Vous avez déjà entendu un professeur prononcer « ELLSR » au cours d’une conversation professionnelle ? Non. C’est parce que c’est un acronyme de merde dans une profession où règnent en maîtres les acronymes de merde. Est-ce que l’armée a le même problème ? Nan. Leurs acronymes, en général, sont géniaux, genre FUBAR.

4. EN TANT QUE CADEAU

« Hé, toi le professeur. Prends un tote bag gratuit. C’est sympa, hein ? Avec un peu de chance, il va te convaincre qu’on ne te prend jamais au sérieux, ni en tant que professionnel, ni en tant qu’adulte. Et on en a plein d’autres en réserve. Amuse-toi bien. »

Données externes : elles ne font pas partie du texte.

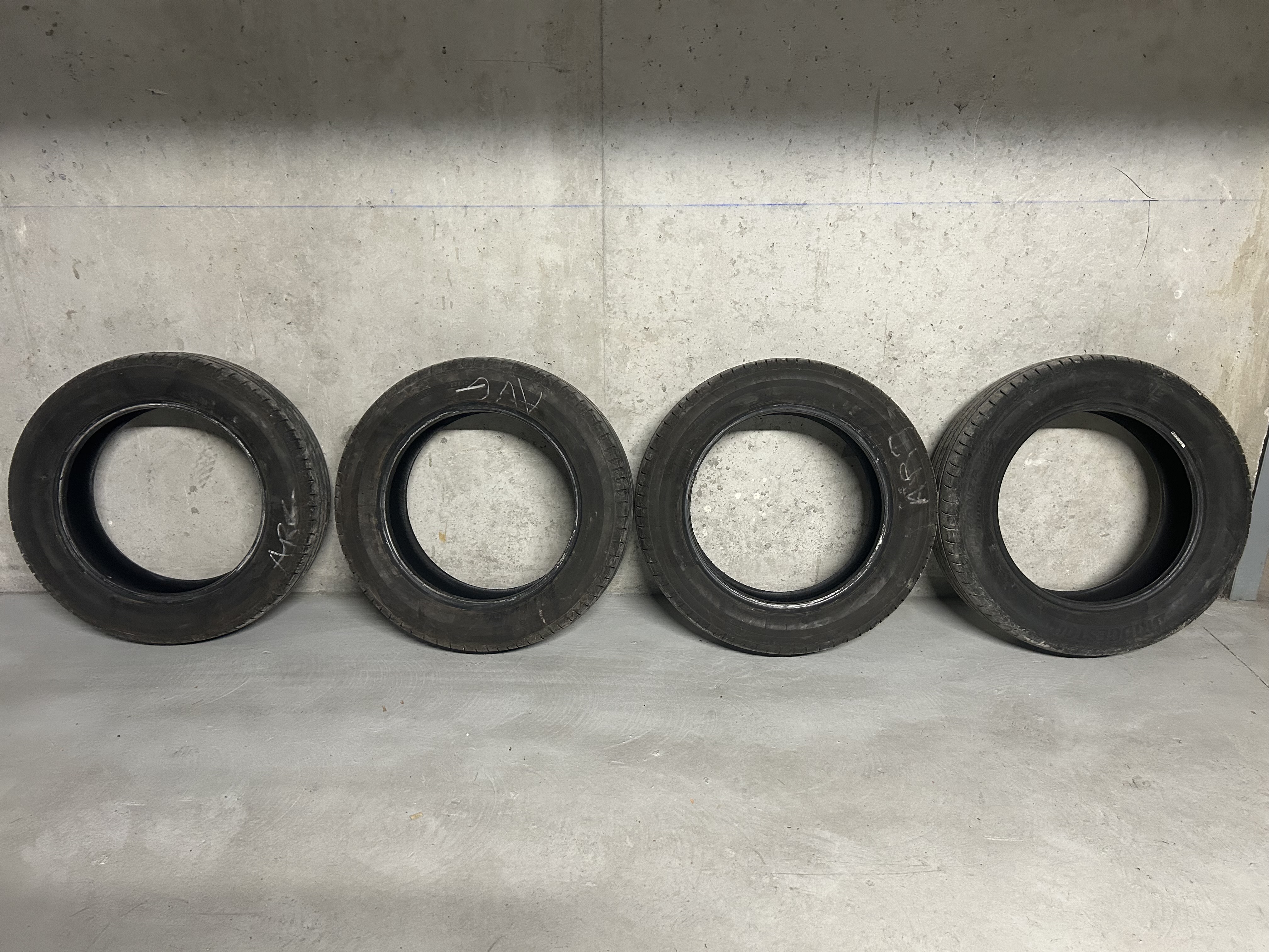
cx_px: 634
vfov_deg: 53.1
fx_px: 953
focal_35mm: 26
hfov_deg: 67.3
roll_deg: -0.2
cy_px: 476
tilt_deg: -20.2
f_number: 1.5
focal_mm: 5.7
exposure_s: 1/50
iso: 320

Il y a un truc que ce tote bag fait correctement. Il résume à lui seul la brutalité paradoxale du métier d’enseignant au XXIe siècle. C’est déjà difficile de voir à quel point l’image des profs est mise à mal par des films comme Waiting for ”Superman” (prof = incompétent gâté), Bad Teacher (prof = incompétent sexy), ou par toutes les pancartes des manifs du Tea Party (prof = incompétent communiste qui Enseigne le Jihad Socialiste Sans Répit). C’est déjà difficile quand les politiciens assimilent les syndicats d’enseignants à des supporters de combats de chiens. C’est déjà difficile quand Bush, puis Obama, imposent à chaque classe des tests de niveau dignes de l’âge d’or du soviétisme. Mais en plus, les profs sont constamment rabaissés par leur hiérarchie. Vous avez déjà vu un flic serrer contre lui un tote bag COMBATTRE LES CRIMINELS SANS RÉPIT ? Non, parce que ce serait hyper con.

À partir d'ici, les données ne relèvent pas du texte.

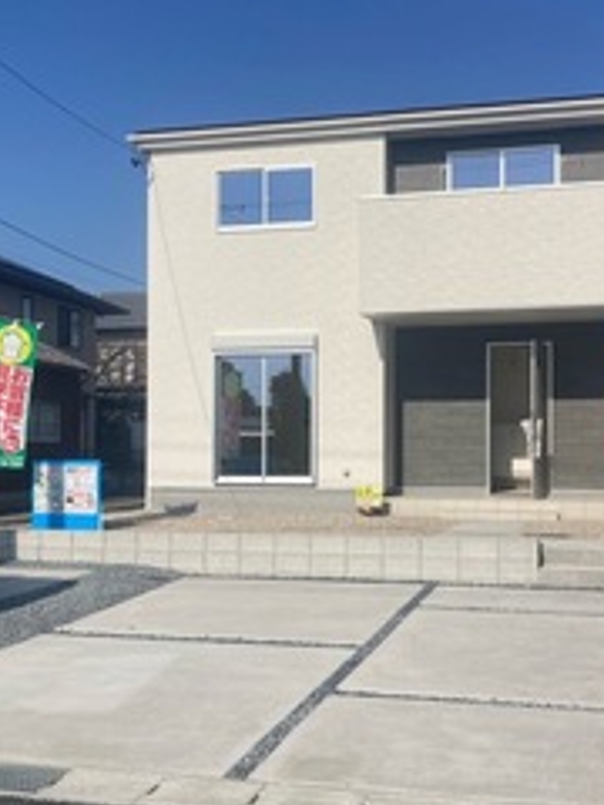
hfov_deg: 34.3
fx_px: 977
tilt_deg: +3.7
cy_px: 433
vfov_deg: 44.8
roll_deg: +0.1
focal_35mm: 42
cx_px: 342
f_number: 1.8
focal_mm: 3.99
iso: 25
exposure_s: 1/5348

Autre chose que les flics n’ont certainement pas à supporter : les enseignants ne sont pas mieux traités, au quotidien, que des criminels sexuels. L’an dernier, le LA Times s’est mis en tête de noter les profs, nommément, en fonction des résultats aux tests de leurs classes. Un prof de CM2 dans une école difficile, bouleversé de s’être fait insulter par un grand journal, s’est jeté d’un pont en septembre. Sa famille a probablement dû balancer un bon tas de petits cadeaux insultants.